What this task involves - Your output must match the records below character for character.

Source texts of formatted documents:
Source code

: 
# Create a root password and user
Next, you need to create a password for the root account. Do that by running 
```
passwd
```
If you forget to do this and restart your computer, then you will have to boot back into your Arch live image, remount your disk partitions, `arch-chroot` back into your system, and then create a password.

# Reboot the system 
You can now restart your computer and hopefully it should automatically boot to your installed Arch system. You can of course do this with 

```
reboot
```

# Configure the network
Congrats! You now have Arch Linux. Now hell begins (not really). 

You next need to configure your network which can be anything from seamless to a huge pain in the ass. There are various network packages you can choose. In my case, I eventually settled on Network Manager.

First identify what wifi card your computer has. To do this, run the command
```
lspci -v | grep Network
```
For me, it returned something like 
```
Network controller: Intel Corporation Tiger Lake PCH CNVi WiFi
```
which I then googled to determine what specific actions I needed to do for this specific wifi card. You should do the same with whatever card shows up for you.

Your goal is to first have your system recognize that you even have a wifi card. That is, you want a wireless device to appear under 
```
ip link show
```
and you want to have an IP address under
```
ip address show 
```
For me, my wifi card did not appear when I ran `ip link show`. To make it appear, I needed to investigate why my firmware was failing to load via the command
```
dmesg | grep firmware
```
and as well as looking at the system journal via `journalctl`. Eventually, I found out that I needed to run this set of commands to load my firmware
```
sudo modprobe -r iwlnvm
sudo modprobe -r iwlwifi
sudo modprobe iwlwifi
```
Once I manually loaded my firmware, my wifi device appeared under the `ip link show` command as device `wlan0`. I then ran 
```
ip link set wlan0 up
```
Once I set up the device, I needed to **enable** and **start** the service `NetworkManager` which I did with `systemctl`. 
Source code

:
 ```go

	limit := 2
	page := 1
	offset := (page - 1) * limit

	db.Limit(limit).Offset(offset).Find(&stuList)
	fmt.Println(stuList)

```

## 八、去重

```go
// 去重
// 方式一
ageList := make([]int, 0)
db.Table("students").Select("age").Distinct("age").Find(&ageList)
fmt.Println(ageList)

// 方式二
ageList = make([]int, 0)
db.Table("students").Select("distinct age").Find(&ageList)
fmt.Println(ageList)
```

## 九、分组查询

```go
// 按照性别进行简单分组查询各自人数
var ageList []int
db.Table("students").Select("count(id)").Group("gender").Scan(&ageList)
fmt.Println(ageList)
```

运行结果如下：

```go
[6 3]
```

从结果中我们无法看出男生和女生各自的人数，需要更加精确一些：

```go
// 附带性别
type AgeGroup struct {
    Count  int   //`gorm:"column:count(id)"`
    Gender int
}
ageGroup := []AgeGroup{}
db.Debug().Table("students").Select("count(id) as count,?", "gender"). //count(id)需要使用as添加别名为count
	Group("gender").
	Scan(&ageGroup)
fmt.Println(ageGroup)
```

Result -
Source code

: 
# Create a root password and user
Next, you need to create a password for the root account. Do that by running 
```
passwd
```
If you forget to do this and restart your computer, then you will have to boot back into your Arch live image, remount your disk partitions, `arch-chroot` back into your system, and then create a password.

# Reboot the system 
You can now restart your computer and hopefully it should automatically boot to your installed Arch system. You can of course do this with 

```
reboot
```

# Configure the network
Congrats! You now have Arch Linux. Now hell begins (not really). 

You next need to configure your network which can be anything from seamless to a huge pain in the ass. There are various network packages you can choose. In my case, I eventually settled on Network Manager.

First identify what wifi card your computer has. To do this, run the command
```
lspci -v | grep Network
```
For me, it returned something like 
```
Network controller: Intel Corporation Tiger Lake PCH CNVi WiFi
```
which I then googled to determine what specific actions I needed to do for this specific wifi card. You should do the same with whatever card shows up for you.

Your goal is to first have your system recognize that you even have a wifi card. That is, you want a wireless device to appear under 
```
ip link show
```
and you want to have an IP address under
```
ip address show 
```
For me, my wifi card did not appear when I ran `ip link show`. To make it appear, I needed to investigate why my firmware was failing to load via the command
```
dmesg | grep firmware
```
and as well as looking at the system journal via `journalctl`. Eventually, I found out that I needed to run this set of commands to load my firmware
```
sudo modprobe -r iwlnvm
sudo modprobe -r iwlwifi
sudo modprobe iwlwifi
```
Once I manually loaded my firmware, my wifi device appeared under the `ip link show` command as device `wlan0`. I then ran 
```
ip link set wlan0 up
```
Once I set up the device, I needed to **enable** and **start** the service `NetworkManager` which I did with `systemctl`. 
Source code

:
 ```go

	limit := 2
	page := 1
	offset := (page - 1) * limit

	db.Limit(limit).Offset(offset).Find(&stuList)
	fmt.Println(stuList)

```

## 八、去重

```go
// 去重
// 方式一
ageList := make([]int, 0)
db.Table("students").Select("age").Distinct("age").Find(&ageList)
fmt.Println(ageList)

// 方式二
ageList = make([]int, 0)
db.Table("students").Select("distinct age").Find(&ageList)
fmt.Println(ageList)
```

## 九、分组查询

```go
// 按照性别进行简单分组查询各自人数
var ageList []int
db.Table("students").Select("count(id)").Group("gender").Scan(&ageList)
fmt.Println(ageList)
```

运行结果如下：

```go
[6 3]
```

从结果中我们无法看出男生和女生各自的人数，需要更加精确一些：

```go
// 附带性别
type AgeGroup struct {
    Count  int   //`gorm:"column:count(id)"`
    Gender int
}
ageGroup := []AgeGroup{}
db.Debug().Table("students").Select("count(id) as count,?", "gender"). //count(id)需要使用as添加别名为count
	Group("gender").
	Scan(&ageGroup)
fmt.Println(ageGroup)
```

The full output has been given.